Sepsis sichtbar machen - Street Art Workshop mit Jugendlichen

Sepsis kann als Komplikation jeder akuten Infektion, wie Lungenentzündung oder Harnwegsinfektionen, aber auch nach Wundinfektionen auftreten. Es kommt zu lebensbedrohlichem Organversagen aufgrund einer fehlregulierten Körperantwort auf die Infektion. Auslöser sind meist Bakterien, aber auch Viren oder Pilze.
Jährlich gibt es ca. 280.000 Betroffene in Deutschland, wovon etwa 85.000 der Patient:innen versterben. Damit ist Sepsis ist die dritthäufigste Todesursache in Deutschland.

Symptome der Sepsis

Sepsis kann zu Schock, multiplem Organversagen und letztlich zum Tod führen, insbesondere, wenn sie nicht früh erkannt und schnell behandelt wird. Durch häufig unspezifische Symptome wird eine Sepsis jedoch oft erst spät erkannt.

Liegt eine Infektion oder ein Verdacht darauf vor, sind Anzeichen einer Sepsis:

  • Verwirrung, Orientierungslosigkeit
  • Atemnot, schnelle Atmung
  • Niedriger Blutdruck, hohe Herzfrequenz
  • Extremes Krankheitsgefühl

Daneben sind auch Infekt-Symptome wie Fieber und Schüttelfrost (gelegentlich auch niedrige Körpertemperatur), Schwitzen und feuchte Haut häufig.

Sepsis ist ein Notfall!

Wenn ein bis zwei der vier Hauptwarnzeichen bei einer Infektion auftreten, sollte umgehend ärztliche Hilfe aufgesucht werden. Melden Sie sich beim Ärztlichen Bereitschaftsdienst unter der Telefonnummer 116117 oder wählen Sie den Notruf 112.

Wie kann man sich vor einer Sepsis schützen?

Eine Sepsis ist immer mit einer Infektion verbunden. Vermeidung von Infektionen beugt daher auch einer Sepsis vor, z. B. durch

  • Vernünftige Hygiene: Regelmäßiges, gründliches Händewaschen mit Wasser und Seife;
  • Impfungen: Gegen viele schwere Infektionen gibt es wirksame Impfungen;
  • Wundversorgung: Mit sauberem Wasser spülen, Wunddesinfektion, Pflaster, sterile Kompressen (Tetanusimpfung)
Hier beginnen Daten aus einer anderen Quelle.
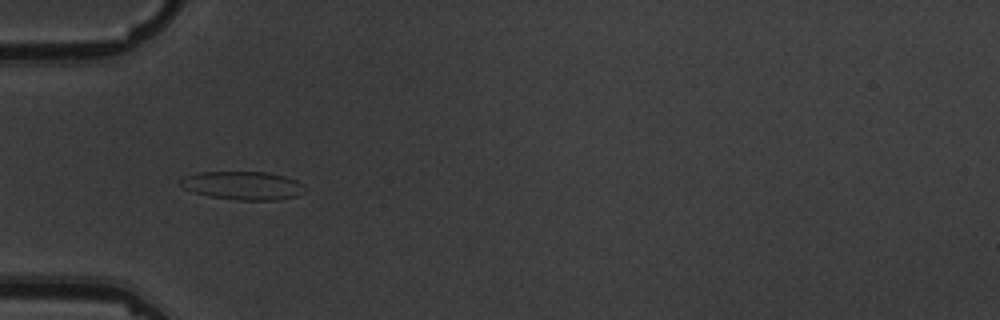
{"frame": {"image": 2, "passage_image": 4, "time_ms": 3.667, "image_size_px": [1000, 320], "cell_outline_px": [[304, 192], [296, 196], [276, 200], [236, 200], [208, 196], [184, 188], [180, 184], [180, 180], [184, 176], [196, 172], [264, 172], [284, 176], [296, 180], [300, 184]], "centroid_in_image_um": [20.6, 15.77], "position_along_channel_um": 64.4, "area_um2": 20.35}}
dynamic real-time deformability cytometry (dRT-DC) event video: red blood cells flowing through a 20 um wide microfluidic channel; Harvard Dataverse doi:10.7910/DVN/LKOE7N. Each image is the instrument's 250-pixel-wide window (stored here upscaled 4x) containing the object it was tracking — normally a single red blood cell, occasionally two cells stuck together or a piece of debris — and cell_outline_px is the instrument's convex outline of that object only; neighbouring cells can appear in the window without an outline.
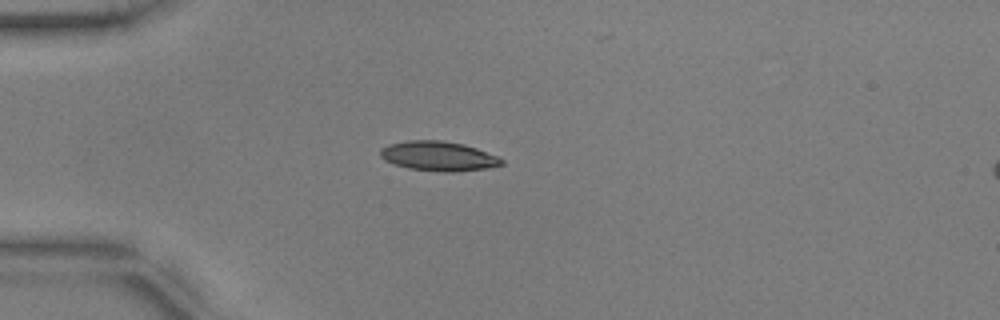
{"species": "common noctule bat (a hibernating species)", "species_latin": "Nyctalus noctula", "temperature_condition": "warm", "stored_images_in_passage": 14, "camera_frame_rate_fps": 3000, "um_per_image_px": 0.085, "animal": {"sex": "male", "body_mass_g": 17.9, "forearm_length_mm": 54.2}, "frame": {"image": 1, "passage_image": 10, "time_ms": 3.0, "image_size_px": [1000, 320], "cell_outline_px": [[504, 164], [488, 168], [452, 172], [444, 172], [408, 168], [384, 160], [380, 156], [380, 148], [388, 144], [404, 140], [440, 140], [464, 144], [476, 148], [496, 156], [504, 160]], "centroid_in_image_um": [37.24, 13.26], "position_along_channel_um": 47.8, "area_um2": 20.92}}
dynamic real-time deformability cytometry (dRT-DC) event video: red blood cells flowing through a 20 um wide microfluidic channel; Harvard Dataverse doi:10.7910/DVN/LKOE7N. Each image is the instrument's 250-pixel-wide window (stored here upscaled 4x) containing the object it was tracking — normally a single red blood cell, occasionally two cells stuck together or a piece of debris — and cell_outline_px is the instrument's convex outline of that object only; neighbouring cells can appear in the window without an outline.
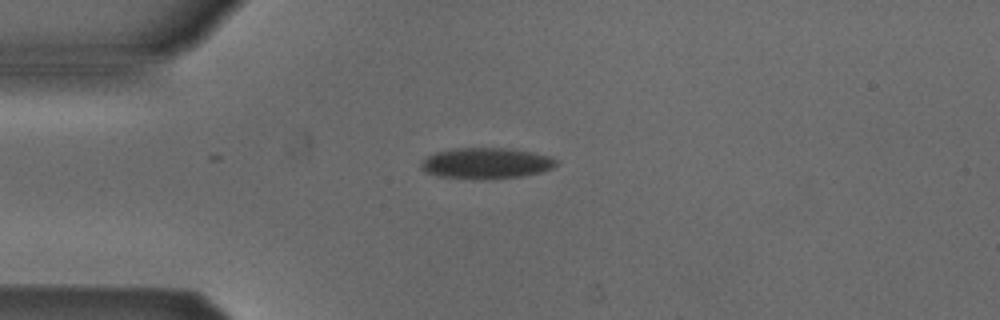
{"species": "Egyptian fruit bat (a non-hibernating species)", "species_latin": "Rousettus aegyptiacus", "temperature_condition": "cold", "stored_images_in_passage": 2, "camera_frame_rate_fps": 3000, "um_per_image_px": 0.085, "animal": {"sex": "male"}, "frame": {"image": 1, "passage_image": 1, "time_ms": 0.0, "image_size_px": [1000, 320], "cell_outline_px": [[556, 164], [552, 168], [540, 172], [520, 176], [480, 180], [436, 176], [424, 172], [420, 168], [420, 164], [428, 156], [436, 152], [456, 148], [504, 148], [532, 152], [548, 156], [556, 160]], "centroid_in_image_um": [41.26, 13.89], "position_along_channel_um": 43.7, "area_um2": 24.28}}
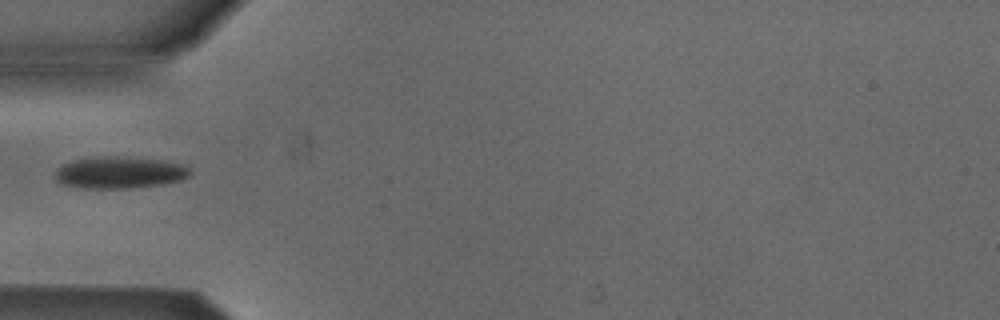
{"frame": {"image": 2, "passage_image": 2, "time_ms": 0.333, "image_size_px": [1000, 320], "cell_outline_px": [[192, 172], [188, 176], [180, 180], [164, 184], [128, 188], [84, 188], [64, 184], [56, 180], [56, 172], [64, 164], [72, 160], [116, 156], [160, 160], [184, 164]], "centroid_in_image_um": [10.22, 14.67], "position_along_channel_um": 74.8, "area_um2": 24.57}}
Sepsis kann jede:n treffen, bestimmte Personengruppen haben allerdings ein höheres Risiko. Für diese sind vorbeugende Maßnahmen besonders wichtig:

  • Ältere und sehr junge Menschen: Kleinkinder unter 1 Jahr (besonders Früh- und Neugeborene) und Personen über 60 Jahre
  • Menschen mit geschwächtem Immunsystem und Menschen mit chronischen Erkrankungen
  • Menschen ohne Milz
  • Schwangere Frauen und Mütter nach der Geburt
  • Auch Überlebende einer Sepsis haben ein erhöhtes Risiko, erneut zu erkranken.